§ Directions for this task
Please reproduce the material below word for word, leaving out the pictures.

§ Records

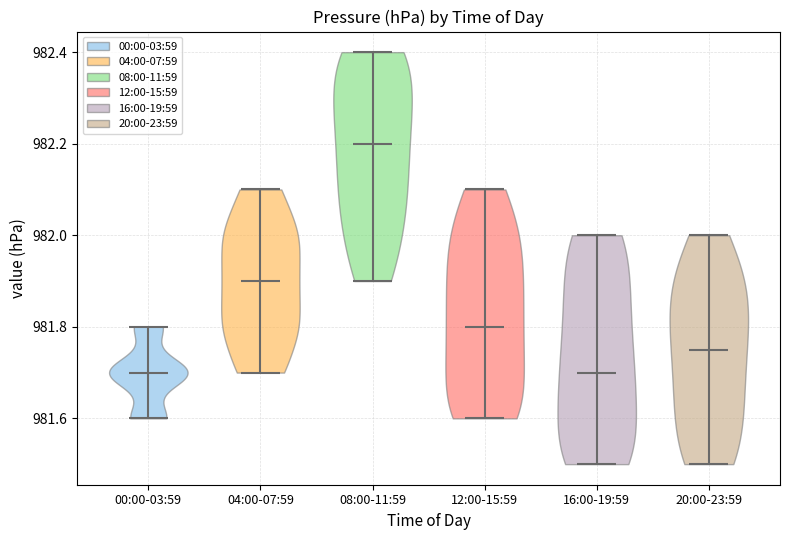

Where does the median line of the violin for 00:00-03:59 sit on the y-axis? The values are not printed on the chart, so give them approximately, as read against the axis.

981.70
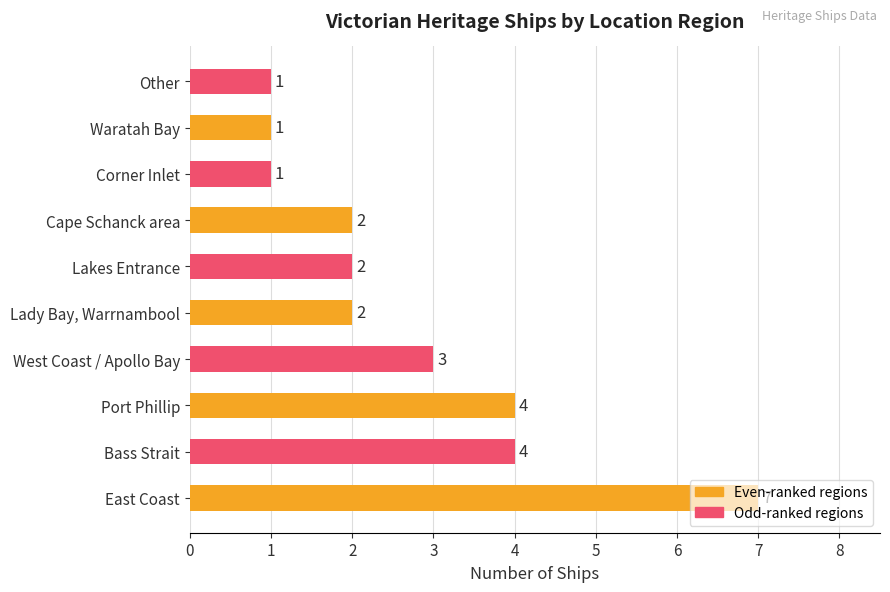

Count the values in the range 1 to 4.

9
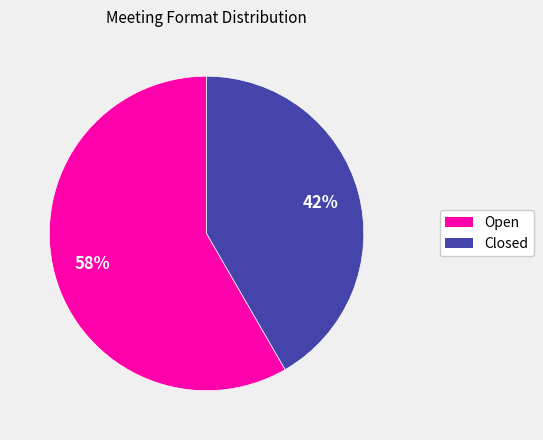

What is the smallest slice in the pie chart?

Closed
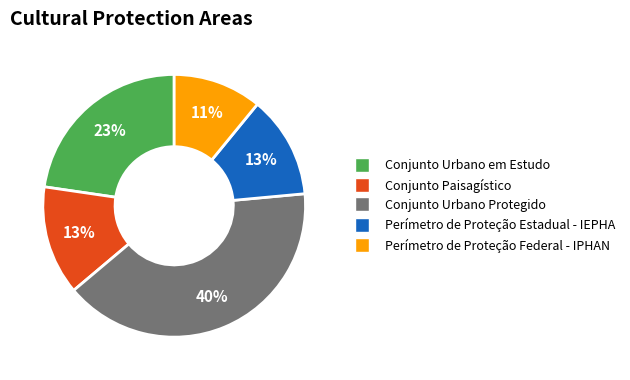

To the nearest percent, what is the average slice percentage?

20%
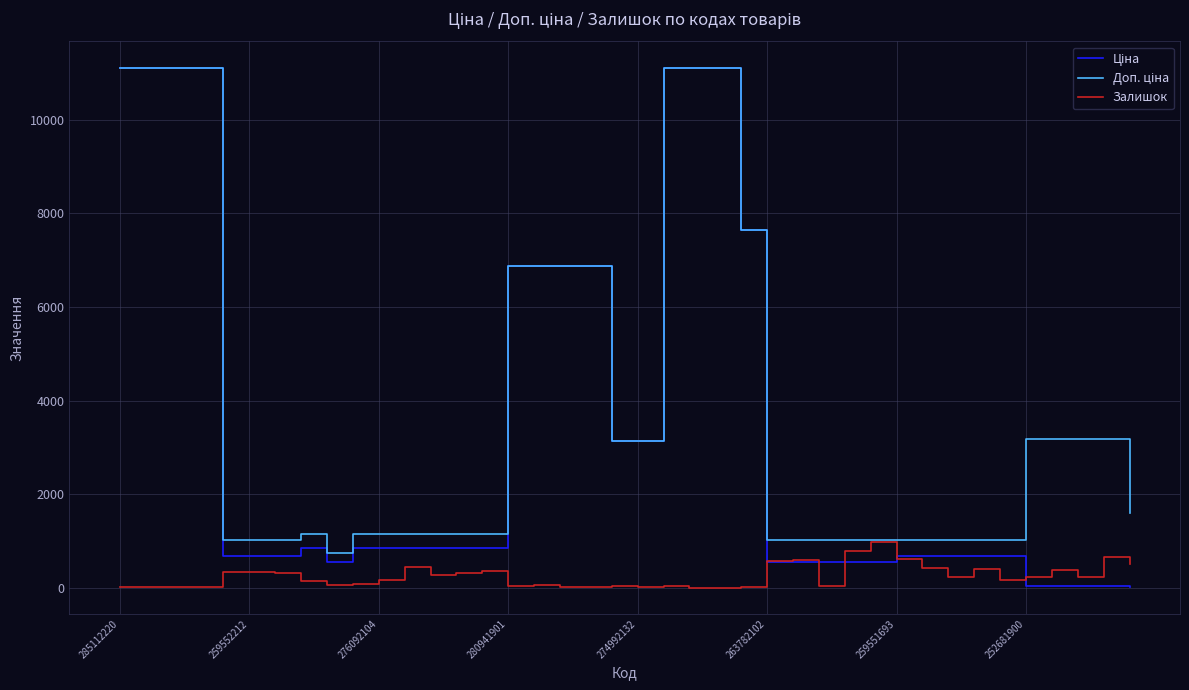

What is the greatest value displayed?

11113.6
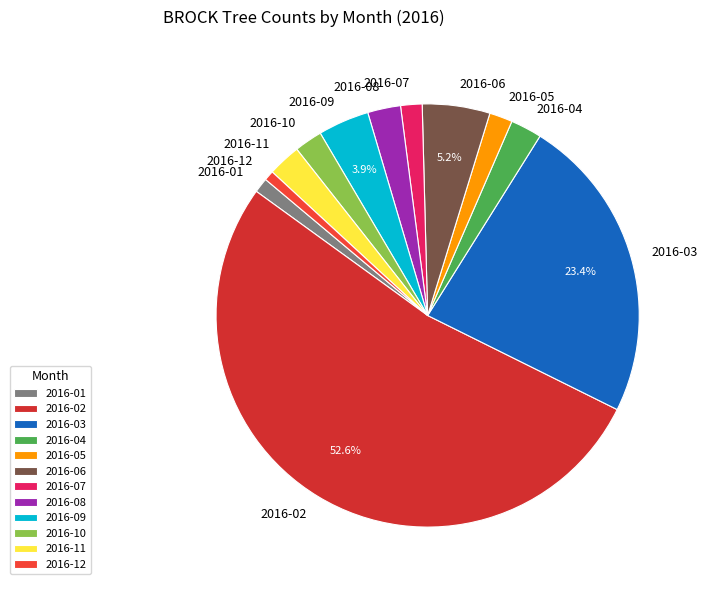

Between 2016-03 and 2016-07, which is larger?

2016-03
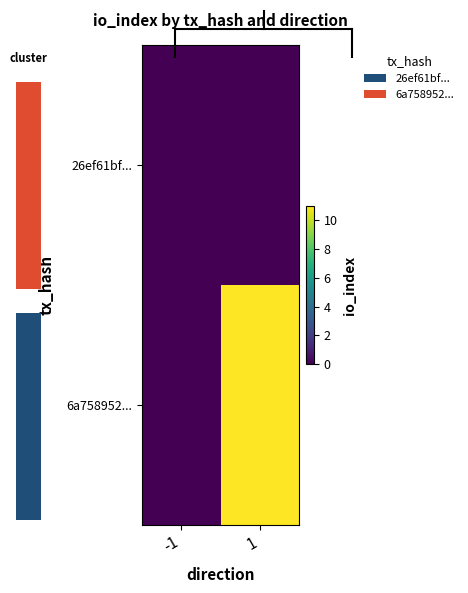

How many 6a758952... values are between 0 and 11?

2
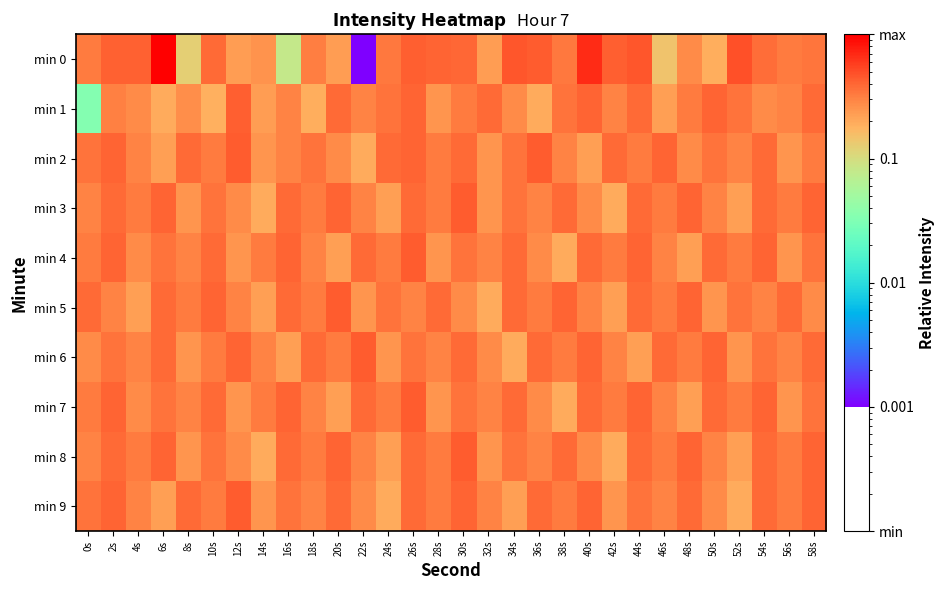

Which has a higher value, 58s or 10s?

10s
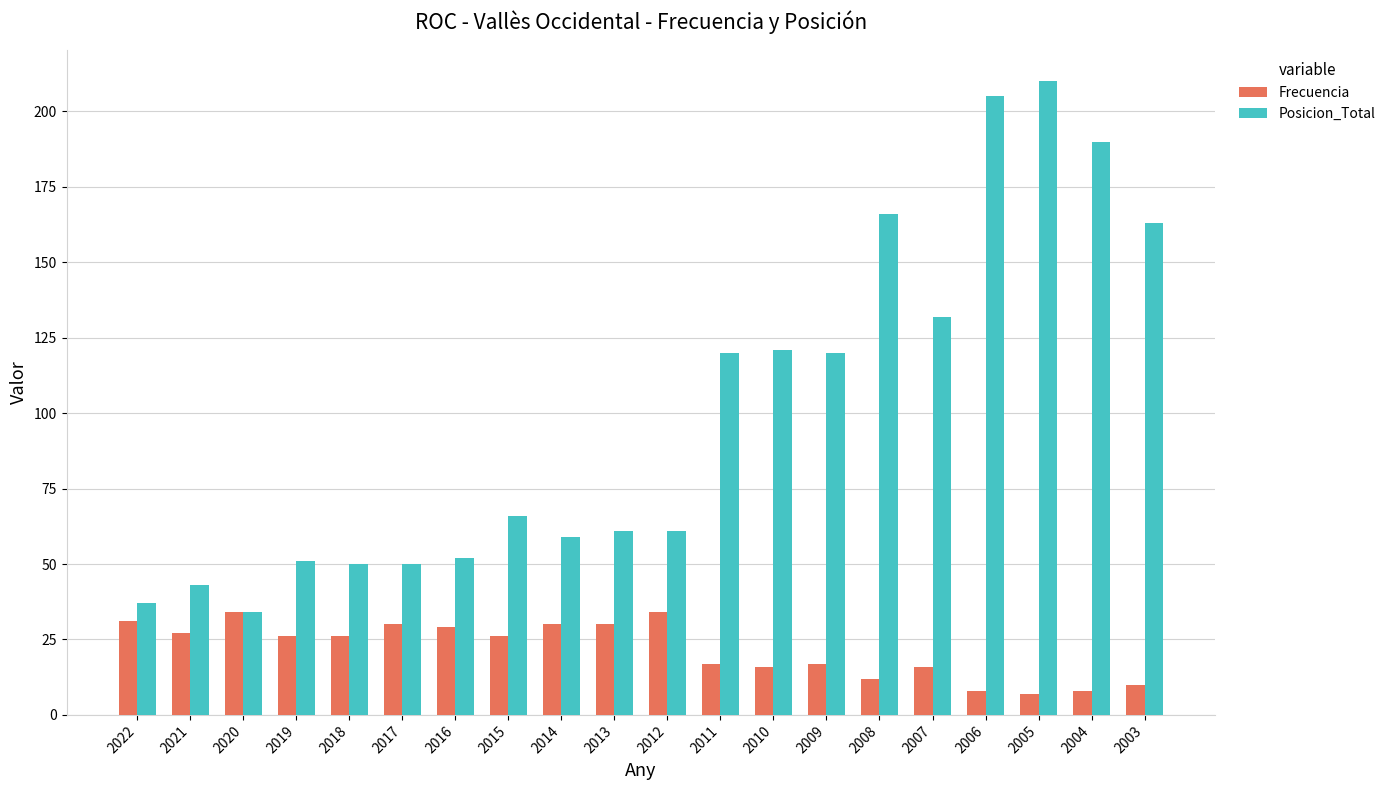

How many groups of bars are there?

20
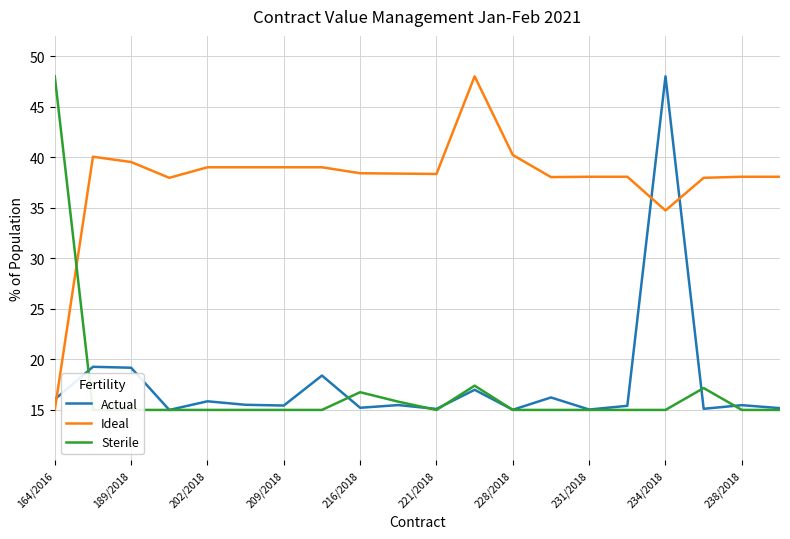

True or false: Actual has a value of 15.4 at 209/2018.

True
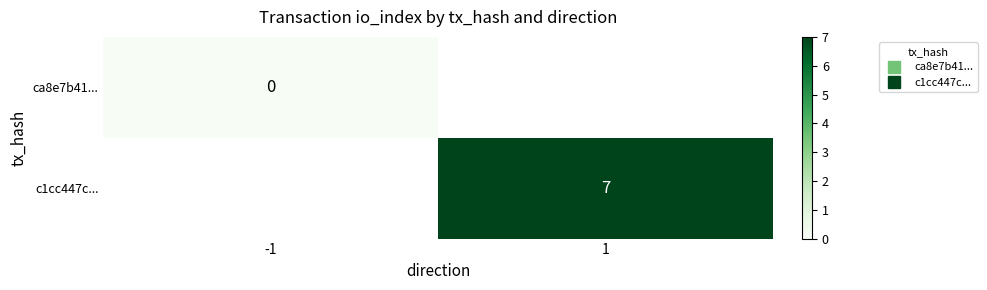

What is the greatest value displayed?

7.0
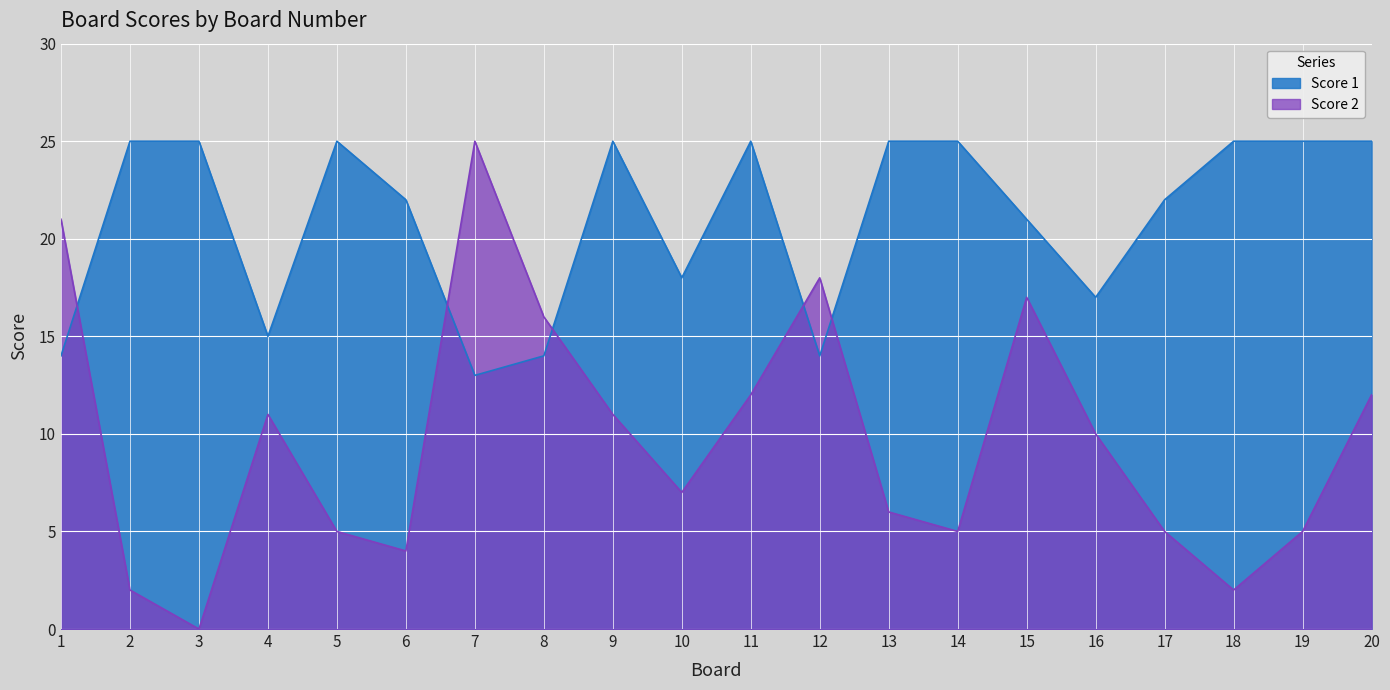

At which label does Score 2 first exceed 10?

1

§ Exercise result
Where does the median line of the violin for 00:00-03:59 sit on the y-axis? The values are not printed on the chart, so give them approximately, as read against the axis.

981.70

Count the values in the range 1 to 4.

9

What is the smallest slice in the pie chart?

Closed

To the nearest percent, what is the average slice percentage?

20%

What is the greatest value displayed?

11113.6

Between 2016-03 and 2016-07, which is larger?

2016-03

How many 6a758952... values are between 0 and 11?

2

Which has a higher value, 58s or 10s?

10s

How many groups of bars are there?

20

True or false: Actual has a value of 15.4 at 209/2018.

True

What is the greatest value displayed?

7.0

At which label does Score 2 first exceed 10?

1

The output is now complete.